Per le cattedre in deroga essendo suscettibili a sentenze del Tar, tale cifra di 38.769 potrebbe subire modifiche sostanziali. Basti pensare alla Sicilia, dove l’USR in data 12/10/2017 ha assegnato ulteriori 657 cattedre in deroga.
Quindi, il dato fornito a inizio settembre dal Miur, non è definitivo, e possiamo dire con certezza che le cattedre in deroga oltrepassano i 40.000 posti.
Da ciò segue che il totale degli oltre 140.000 posti totali sul sostegno (posti stabili + supplenze/deroga), circa 1/3 sia rappresentato da posti in deroga, ovvero supplenze fino al 30 giugno.
Cosa pensa della situazione degli ITP, spesso neodiplomati senza esperienza né di insegnamento, né tantomeno di sostegno?
Non è ammissibile che l’insegnante di sostegno non abbia quantomeno una formazione di base, che consenta di approcciarsi in maniera consapevole al lavoro per il quale è stato chiamato.
Si potrebbe obiettare che spesso gli alunni con disabilità siano affiancati da docenti della III fascia delle graduatorie d’istituto, anch’essi privi di titolo specifico. Tuttavia, tali docenti hanno acquisito nel corso dei loro studi almeno una laurea ed esperienza sul campo: dare la priorità ai docenti diplomati nell’assegnazione delle cattedre, significa ancora una volta sminuire titoli di studio faticosamente ottenuti. Inoltre, non va dimenticato che i docenti specializzati ci sono, ma queste importanti risorse sono vincolate da una serie di limitazioni, quali il tetto massimo di venti scuole per provincia e il divieto di dare la propria disponibilità a lavorare in una provincia diversa da quella in cui sono inseriti in graduatoria (nota MIUR prot. 37381 del 29 agosto 2017). Ne consegue che, in mancanza di candidati, le scuole siano costrette a reclutare addirittura gli ITP anziché consentire ai docenti specializzati inseriti in province sature, di rendersi disponibili attraverso le MAD.
A tal proposito, ritengo opportuno sull’esempio dell’USR dell’Umbria, prevedere un corso di formazione di base per tutti gli insegnanti privi di specializzazione ed esperienza.
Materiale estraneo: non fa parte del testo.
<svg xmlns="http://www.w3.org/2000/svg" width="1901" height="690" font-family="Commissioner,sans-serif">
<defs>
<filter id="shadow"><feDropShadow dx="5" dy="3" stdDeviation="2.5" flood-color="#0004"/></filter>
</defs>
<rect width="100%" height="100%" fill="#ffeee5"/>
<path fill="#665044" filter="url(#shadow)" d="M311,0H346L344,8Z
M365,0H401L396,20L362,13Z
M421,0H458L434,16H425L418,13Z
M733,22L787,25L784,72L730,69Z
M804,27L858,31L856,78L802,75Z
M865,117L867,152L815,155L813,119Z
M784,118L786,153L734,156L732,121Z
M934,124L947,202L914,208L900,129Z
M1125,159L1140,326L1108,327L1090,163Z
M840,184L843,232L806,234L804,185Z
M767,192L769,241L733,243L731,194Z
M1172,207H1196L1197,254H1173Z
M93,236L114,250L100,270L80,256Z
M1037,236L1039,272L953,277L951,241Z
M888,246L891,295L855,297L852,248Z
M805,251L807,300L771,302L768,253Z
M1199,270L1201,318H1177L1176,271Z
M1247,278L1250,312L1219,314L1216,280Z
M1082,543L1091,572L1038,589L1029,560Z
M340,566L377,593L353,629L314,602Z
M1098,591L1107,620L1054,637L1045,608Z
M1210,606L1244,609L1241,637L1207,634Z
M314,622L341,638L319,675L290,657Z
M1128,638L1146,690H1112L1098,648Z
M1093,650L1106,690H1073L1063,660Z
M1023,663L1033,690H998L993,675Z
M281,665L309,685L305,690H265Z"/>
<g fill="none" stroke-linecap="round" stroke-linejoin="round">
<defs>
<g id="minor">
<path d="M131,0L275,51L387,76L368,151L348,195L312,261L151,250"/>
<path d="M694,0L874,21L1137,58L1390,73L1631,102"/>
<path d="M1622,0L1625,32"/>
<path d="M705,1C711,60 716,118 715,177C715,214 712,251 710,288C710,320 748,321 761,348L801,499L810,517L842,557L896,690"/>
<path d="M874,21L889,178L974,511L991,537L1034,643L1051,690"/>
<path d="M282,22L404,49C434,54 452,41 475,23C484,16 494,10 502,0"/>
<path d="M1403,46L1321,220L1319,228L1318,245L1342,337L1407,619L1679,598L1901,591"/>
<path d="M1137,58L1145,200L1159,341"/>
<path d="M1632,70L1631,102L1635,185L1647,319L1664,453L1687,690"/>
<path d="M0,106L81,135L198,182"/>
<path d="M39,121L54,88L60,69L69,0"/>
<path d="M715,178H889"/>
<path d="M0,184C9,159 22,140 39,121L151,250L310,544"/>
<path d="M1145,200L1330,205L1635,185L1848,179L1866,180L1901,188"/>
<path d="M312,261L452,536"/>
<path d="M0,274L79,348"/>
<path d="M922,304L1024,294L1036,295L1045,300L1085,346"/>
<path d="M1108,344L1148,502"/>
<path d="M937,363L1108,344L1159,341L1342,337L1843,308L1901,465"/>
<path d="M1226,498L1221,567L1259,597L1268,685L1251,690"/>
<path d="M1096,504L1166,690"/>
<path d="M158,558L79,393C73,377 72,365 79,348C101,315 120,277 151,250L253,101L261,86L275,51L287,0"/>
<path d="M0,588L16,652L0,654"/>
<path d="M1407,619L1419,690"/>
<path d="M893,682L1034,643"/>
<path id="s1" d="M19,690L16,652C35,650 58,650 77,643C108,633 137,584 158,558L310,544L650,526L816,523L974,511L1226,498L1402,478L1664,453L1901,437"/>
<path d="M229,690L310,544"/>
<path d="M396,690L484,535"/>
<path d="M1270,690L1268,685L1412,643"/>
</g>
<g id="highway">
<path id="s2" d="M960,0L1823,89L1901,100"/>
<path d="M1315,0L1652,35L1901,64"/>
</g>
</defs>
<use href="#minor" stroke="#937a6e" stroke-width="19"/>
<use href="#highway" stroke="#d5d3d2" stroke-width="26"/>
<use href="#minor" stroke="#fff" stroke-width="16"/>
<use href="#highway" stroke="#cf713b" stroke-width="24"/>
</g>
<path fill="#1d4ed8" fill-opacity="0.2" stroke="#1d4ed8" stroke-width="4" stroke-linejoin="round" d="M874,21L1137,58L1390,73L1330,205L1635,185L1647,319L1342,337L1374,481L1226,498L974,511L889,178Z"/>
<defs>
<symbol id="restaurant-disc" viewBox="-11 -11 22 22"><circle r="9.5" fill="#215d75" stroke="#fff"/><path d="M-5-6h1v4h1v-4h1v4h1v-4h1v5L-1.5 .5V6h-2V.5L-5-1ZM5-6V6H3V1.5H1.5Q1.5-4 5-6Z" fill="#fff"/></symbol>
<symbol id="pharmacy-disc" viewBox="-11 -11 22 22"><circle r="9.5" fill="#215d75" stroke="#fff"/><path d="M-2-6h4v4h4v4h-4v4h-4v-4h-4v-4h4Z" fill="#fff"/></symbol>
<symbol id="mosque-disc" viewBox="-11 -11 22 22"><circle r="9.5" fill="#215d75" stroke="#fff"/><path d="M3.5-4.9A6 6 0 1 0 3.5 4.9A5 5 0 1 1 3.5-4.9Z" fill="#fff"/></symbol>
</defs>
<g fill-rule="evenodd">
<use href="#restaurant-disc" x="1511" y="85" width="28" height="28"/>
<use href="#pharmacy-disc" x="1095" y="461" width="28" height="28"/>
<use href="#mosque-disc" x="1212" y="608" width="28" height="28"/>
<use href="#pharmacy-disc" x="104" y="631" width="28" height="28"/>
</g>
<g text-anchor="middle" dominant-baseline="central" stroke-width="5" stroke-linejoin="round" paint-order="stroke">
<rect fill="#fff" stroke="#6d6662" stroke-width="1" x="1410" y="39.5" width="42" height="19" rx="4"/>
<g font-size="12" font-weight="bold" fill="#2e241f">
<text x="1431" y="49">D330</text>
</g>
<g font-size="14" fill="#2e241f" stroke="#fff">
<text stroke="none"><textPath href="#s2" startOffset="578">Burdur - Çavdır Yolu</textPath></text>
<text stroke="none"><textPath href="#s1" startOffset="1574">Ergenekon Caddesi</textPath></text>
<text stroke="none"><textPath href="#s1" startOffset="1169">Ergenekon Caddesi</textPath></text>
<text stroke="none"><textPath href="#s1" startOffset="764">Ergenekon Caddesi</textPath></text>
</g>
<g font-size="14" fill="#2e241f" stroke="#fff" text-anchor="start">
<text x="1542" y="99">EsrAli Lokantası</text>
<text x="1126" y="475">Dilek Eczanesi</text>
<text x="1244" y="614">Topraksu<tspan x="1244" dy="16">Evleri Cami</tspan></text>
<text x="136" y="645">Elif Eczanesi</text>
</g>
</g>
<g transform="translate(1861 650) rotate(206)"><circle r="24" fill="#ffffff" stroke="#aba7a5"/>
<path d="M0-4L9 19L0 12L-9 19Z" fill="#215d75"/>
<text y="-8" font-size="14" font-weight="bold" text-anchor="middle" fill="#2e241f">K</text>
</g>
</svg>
Il problema di mancanza di personale (o di personale qualificato) crea diversi svantaggi agli alunni con disabilità. Se contiamo che associazioni come Tutti a scuola denunciano anche disservizi di natura tecnica, come il trasporto, e a questo aggiungiamo che molte scuole non sono attrezzate per accogliere alunni diversamente abili, verrebbe da dire che siamo messi proprio male…
Tante, infatti, sono le questioni aperte sull’inclusione degli alunni con disabilità nonostante l’Italia vanti un iter legislativo a suo favore che affonda le radici negli anni ’70, poi posti alla base della Legge Quadro 104/1992 e dei successivi documenti programmatici a favore dell’istruzione di tutti gli studenti.
Sul piano socio-assistenziale, in alcune regioni del sud dell’Italia, sono assolutamente irrisorie le risorse economiche messe in campo a livello locale e a volte accade di verificare come le norme basilari siano del tutto disattese: grandi ritardi nell’assegnazione dell’assistenza per autonomia e igienico-personale (assistenti alla persona) e dei servizi di trasporto scolastico. Il problema in alcuni casi è dovuto, oltre alle mancate risorse investite, alla lentezza della macchina burocratica che genera inevitabili disservizi. Garantire pari opportunità agli studenti con disabilità è un gesto prioritario di civilizzazione e d’inclusione.